The pan Rhoda was lifting clattered onto the stove, as if the greeting had startled her.
“I hope I’m not too early,” Marisa began, but Rhoda smiled, shaking her head.
“Ach, no, not at all. We try to have everything ready by eight and it’s just that now. But I’m happy to serve breakfast earlier if need be.”
“Eight o’clock is fine.” She stifled a yawn. Should she mention the person she’d seen, or not?
“You didn’t sleep well?” Rhoda gestured to a long wooden table flanked by spindle-back chairs. A pink geranium bloomed vibrantly in an earthenware pot in the center of the table, and African violets lined glass shelves in one of the windows.

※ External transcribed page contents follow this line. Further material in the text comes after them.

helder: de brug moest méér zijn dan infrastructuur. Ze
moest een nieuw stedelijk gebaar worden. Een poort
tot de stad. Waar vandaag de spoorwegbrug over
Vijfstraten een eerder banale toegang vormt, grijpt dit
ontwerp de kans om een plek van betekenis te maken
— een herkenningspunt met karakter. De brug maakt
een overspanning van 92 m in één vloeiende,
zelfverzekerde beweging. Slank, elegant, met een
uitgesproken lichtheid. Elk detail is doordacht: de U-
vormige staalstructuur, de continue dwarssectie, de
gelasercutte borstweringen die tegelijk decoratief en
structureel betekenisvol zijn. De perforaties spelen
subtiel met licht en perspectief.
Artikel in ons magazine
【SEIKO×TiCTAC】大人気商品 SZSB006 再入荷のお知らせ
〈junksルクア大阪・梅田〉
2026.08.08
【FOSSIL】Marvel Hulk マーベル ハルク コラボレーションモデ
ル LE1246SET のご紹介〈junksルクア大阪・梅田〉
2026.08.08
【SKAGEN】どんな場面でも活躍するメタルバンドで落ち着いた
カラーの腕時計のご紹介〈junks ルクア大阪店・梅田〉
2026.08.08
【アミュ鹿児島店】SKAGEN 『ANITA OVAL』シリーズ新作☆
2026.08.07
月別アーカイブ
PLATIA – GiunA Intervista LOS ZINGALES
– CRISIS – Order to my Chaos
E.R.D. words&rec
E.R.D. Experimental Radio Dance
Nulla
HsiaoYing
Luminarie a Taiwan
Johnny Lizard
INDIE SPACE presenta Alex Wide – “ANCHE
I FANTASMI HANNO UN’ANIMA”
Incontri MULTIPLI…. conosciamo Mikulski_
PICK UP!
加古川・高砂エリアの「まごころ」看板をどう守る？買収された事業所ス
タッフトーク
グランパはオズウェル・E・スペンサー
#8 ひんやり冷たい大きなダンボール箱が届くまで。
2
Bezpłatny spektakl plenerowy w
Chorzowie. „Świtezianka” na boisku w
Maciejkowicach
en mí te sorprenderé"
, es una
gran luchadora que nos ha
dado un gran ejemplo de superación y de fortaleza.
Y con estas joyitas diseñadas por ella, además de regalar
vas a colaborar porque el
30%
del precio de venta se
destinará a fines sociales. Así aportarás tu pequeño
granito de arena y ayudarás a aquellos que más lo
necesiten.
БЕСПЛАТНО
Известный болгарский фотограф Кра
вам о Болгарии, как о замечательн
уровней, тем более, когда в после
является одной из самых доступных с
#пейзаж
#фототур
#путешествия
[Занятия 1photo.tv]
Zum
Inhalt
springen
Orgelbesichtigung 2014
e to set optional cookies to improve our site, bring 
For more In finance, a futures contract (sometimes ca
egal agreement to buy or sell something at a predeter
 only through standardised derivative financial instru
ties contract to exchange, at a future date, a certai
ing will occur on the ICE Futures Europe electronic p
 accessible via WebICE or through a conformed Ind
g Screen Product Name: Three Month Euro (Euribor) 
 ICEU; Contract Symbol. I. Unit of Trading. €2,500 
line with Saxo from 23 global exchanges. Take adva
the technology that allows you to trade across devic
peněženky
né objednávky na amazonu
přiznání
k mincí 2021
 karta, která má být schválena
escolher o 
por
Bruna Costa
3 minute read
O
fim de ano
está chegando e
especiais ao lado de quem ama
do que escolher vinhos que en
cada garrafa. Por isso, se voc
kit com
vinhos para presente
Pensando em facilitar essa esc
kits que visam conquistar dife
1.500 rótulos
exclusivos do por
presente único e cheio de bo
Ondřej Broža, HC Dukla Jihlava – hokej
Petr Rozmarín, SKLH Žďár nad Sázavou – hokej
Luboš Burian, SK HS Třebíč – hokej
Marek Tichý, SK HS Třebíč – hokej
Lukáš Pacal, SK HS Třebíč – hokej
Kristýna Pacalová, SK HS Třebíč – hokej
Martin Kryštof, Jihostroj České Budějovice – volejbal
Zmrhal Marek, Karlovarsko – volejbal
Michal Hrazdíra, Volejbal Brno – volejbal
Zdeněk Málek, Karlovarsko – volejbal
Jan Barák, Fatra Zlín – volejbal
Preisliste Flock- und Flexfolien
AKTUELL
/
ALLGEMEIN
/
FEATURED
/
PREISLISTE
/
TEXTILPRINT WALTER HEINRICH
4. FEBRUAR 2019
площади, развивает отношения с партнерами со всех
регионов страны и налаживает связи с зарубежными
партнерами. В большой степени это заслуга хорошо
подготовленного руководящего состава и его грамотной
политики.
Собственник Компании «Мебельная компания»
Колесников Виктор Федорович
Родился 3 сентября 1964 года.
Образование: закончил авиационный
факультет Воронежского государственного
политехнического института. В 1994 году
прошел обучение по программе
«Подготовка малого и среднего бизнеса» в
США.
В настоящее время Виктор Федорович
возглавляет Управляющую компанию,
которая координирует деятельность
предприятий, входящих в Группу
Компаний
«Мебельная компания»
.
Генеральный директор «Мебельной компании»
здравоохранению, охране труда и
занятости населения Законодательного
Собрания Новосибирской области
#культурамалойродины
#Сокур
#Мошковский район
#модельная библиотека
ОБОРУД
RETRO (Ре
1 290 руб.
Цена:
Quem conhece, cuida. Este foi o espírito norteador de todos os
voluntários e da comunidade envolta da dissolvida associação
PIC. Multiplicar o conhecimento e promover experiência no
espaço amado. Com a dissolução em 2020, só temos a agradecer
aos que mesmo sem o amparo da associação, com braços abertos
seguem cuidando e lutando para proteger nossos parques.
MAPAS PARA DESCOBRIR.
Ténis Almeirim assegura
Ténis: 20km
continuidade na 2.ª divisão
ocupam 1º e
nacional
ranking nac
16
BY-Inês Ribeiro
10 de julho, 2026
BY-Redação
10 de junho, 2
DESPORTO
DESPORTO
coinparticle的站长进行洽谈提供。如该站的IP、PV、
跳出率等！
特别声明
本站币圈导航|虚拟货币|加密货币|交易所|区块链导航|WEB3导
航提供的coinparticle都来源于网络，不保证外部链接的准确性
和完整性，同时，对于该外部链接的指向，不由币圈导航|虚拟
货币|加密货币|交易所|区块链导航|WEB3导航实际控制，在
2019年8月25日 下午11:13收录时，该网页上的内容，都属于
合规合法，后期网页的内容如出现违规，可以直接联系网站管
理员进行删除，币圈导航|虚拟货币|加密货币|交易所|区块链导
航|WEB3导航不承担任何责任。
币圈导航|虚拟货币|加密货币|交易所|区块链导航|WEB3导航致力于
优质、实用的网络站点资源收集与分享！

“Not the fault of the room,” she said quickly. “It was very comfortable. And this is lovely. You certainly have a gift with plants.” She sat down, setting her bag on the floor and nodding when the daughter—Mary, she thought the name was—gestured with a coffeepot.
“Ach, it’s nothing. I enjoy growing things already. But I am worried that you didn’t sleep well. Was it…was there some noise to keep you awake?”
Rhoda looked more concerned than seemed warranted. Was it only the feeling of any hostess, or did she know something about the man in the yard last night, assuming he actually existed?
“More like the quiet,” she said. “I’m used to city noises.”
Was that relief on Rhoda’s face? “I could never get used to that, that’s certain-sure.” She took a tray from her daughter. “Here is fruit cup to start and fresh-squeezed juice. The berries are ones I put up this summer, so they’re near as gut as fresh.”
“Thank you. It looks lovely.” She lifted a spoonful of huge blueberries, bigger than any she’d seen in the store. “I did wonder…”
Rhoda, turning away, seemed to freeze. “Ja?”
“Was your husband out in the yard during the night?”
She swung back around, her face closed. “Why would you think that?”
“I thought I saw someone out in the side yard when I got up to get something. Out by the willow tree. Maybe your husband had occasion to check something there?”
“I did not.”
The masculine voice startled her. Eli stood in the doorway, obviously having heard her. He moved into the kitchen, setting a pail he carried in the sink. Then he turned to face her.